Text section>
Java I/O theory in system level
参考文章: JAVA NIO之浅谈内存映射文件原理与DirectMemory
Java NIO 2.0 : Memory-Mapped Files | MappedByteBuffer Tutorial
How Java I/O Works Internally at Lower Level?
1. JAVA I/O theory at lower system level
Before this post, We assume you are fmailiar with basic JAVA I/O operations.
Here is the content:
- Buffer Handling and Kernel vs User Space
- Virtual Memory Memory
- Paging
- File/Block Oriented
- I/O File Locking
- Stream Oriented I/O
1.1 Buffer Handling and Kernel vs User Space
Buffers and how Buffers are handled are the basis of I/O. "Input/Output" means nothing more than moving data from buffer to somewhere or move data from somewhere to the buffer in user space.
Commonly, processes send I/O requests to the OS that data in user space Buffer will be drained to buffer in kernel space(write operation), and the OS performs an incredilby complex transfer. Here is data flow diagram:
The image above shows s simplified "logical" diagram of how block data moves from an external device, such as a hard disk, to user space memory. Firstly, the process send system call read(), and kernel catch the call and issuing a command to the disk controller to fetch data from disk. The disk controller writes the data directly into kernel memory buffer by DMA. Then the kernel copies the data from temporary buffer in kernel space to the buffer in the user space. Write operation is similar to read operation.

[Items from a dataset]
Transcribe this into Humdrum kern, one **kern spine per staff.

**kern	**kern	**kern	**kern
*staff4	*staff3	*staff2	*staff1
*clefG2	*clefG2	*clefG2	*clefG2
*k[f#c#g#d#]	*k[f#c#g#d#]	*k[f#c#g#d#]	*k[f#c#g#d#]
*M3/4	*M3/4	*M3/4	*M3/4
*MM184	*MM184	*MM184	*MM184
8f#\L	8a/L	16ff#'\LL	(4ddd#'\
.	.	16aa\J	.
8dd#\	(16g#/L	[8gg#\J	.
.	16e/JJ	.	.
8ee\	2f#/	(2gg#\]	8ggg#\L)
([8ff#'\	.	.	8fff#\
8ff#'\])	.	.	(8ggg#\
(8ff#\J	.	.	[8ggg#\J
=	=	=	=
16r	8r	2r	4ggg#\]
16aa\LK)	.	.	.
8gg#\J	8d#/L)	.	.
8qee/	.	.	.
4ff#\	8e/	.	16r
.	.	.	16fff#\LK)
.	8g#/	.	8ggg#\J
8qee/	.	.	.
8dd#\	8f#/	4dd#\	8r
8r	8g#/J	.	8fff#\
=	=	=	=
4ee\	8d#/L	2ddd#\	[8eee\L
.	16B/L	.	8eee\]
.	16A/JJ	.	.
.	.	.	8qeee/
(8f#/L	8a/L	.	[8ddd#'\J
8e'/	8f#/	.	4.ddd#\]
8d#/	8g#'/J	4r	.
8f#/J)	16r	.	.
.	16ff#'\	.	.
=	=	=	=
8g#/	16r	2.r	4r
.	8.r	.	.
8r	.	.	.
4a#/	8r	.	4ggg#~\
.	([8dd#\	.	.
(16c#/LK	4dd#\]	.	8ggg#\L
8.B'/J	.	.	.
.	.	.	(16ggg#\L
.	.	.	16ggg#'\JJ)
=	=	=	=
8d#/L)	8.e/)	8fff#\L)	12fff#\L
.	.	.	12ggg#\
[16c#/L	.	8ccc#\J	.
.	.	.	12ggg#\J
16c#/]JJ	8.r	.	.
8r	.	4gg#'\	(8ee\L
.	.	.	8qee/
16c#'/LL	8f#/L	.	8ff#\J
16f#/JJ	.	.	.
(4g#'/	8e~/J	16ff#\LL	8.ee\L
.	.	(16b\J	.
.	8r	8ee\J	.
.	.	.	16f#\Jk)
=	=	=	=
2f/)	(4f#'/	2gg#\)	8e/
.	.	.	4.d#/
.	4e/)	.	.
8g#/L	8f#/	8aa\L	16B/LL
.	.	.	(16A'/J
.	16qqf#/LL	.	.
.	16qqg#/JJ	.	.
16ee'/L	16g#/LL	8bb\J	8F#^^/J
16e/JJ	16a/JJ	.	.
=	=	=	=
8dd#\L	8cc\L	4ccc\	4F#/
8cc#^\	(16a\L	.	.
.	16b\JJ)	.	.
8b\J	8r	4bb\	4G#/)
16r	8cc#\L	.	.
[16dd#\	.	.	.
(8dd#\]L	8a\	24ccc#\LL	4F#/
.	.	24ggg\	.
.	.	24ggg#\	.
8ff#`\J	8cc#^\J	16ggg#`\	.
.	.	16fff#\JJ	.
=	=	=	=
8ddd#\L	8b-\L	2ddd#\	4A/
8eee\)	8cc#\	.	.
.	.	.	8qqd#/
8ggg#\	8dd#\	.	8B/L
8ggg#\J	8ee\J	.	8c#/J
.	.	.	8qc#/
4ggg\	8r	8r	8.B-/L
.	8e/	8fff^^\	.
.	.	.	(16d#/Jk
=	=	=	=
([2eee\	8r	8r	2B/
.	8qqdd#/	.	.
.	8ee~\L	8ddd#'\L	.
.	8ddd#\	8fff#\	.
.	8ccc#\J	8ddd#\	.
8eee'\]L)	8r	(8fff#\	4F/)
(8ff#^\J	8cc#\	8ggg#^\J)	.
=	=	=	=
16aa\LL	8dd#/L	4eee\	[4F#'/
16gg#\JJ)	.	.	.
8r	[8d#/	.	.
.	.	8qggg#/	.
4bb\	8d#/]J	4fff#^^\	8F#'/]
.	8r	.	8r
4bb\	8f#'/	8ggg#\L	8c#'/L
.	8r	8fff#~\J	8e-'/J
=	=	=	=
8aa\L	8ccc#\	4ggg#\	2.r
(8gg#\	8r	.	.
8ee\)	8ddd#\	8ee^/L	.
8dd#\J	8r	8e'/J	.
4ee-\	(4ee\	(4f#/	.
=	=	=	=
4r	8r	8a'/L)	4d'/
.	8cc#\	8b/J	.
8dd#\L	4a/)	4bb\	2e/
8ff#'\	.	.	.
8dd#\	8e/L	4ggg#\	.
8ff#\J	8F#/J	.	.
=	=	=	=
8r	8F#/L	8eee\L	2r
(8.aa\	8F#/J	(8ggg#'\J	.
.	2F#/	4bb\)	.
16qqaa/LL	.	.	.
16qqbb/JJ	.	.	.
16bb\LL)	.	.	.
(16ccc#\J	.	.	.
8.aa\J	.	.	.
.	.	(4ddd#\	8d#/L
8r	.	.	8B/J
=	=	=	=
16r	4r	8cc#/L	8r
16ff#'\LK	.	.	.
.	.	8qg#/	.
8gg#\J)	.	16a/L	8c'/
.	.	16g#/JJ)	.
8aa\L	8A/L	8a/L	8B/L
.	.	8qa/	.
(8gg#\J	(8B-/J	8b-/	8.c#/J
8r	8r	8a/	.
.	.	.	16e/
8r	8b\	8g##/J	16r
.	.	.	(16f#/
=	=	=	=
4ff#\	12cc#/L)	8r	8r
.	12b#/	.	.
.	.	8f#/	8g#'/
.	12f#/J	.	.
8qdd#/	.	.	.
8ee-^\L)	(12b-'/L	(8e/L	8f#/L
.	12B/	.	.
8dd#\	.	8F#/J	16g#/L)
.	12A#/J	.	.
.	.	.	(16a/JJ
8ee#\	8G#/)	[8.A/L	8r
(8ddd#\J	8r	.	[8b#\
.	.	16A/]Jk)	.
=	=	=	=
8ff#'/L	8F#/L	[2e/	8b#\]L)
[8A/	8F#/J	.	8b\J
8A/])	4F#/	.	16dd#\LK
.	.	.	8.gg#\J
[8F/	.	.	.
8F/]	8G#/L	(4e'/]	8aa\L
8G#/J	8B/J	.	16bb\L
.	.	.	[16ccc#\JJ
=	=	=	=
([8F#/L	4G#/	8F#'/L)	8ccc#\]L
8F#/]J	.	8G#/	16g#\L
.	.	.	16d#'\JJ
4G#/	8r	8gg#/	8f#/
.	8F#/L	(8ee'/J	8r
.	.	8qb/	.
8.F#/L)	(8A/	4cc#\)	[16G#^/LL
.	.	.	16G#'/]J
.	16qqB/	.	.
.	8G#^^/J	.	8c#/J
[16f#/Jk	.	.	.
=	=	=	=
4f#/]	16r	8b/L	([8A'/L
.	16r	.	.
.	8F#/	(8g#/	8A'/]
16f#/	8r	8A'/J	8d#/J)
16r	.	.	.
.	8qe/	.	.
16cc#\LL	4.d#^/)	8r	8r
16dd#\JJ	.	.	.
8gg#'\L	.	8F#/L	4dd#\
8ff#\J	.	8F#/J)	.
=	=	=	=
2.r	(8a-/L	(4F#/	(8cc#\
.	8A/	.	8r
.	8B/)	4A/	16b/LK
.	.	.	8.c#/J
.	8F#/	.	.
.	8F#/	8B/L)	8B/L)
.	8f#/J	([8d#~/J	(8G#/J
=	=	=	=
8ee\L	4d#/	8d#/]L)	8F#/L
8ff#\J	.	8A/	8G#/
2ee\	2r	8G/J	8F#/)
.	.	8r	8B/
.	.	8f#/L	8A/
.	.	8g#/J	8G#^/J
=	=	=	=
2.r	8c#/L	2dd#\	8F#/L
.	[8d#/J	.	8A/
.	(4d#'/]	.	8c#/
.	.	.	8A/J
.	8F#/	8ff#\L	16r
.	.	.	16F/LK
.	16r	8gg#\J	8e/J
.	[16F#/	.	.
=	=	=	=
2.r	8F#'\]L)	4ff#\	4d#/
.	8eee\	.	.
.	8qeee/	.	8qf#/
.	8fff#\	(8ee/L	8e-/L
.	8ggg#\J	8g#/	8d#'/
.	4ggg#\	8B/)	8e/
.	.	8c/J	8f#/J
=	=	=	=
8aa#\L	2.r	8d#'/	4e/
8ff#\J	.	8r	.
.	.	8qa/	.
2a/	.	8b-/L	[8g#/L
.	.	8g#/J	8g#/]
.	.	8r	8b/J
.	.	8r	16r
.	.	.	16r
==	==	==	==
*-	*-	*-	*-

Required tasks>
a: Name every article title the Java I/O text lists as a reference.
b: Repeat the part of the Java I/O text that opens with "1. JAVA I/O" and closes with "in user space.", switching "Paging" to "Memory Paging".

Problem solutions>
a:
- JAVA NIO之浅谈内存映射文件原理与DirectMemory
- Java NIO 2.0 : Memory-Mapped Files | MappedByteBuffer Tutorial
- How Java I/O Works Internally at Lower Level?

b:
1. JAVA I/O theory at lower system level
Before this post, We assume you are fmailiar with basic JAVA I/O operations.
Here is the content:
- Buffer Handling and Kernel vs User Space
- Virtual Memory Memory
- Memory Paging
- File/Block Oriented
- I/O File Locking
- Stream Oriented I/O
1.1 Buffer Handling and Kernel vs User Space
Buffers and how Buffers are handled are the basis of I/O. "Input/Output" means nothing more than moving data from buffer to somewhere or move data from somewhere to the buffer in user space.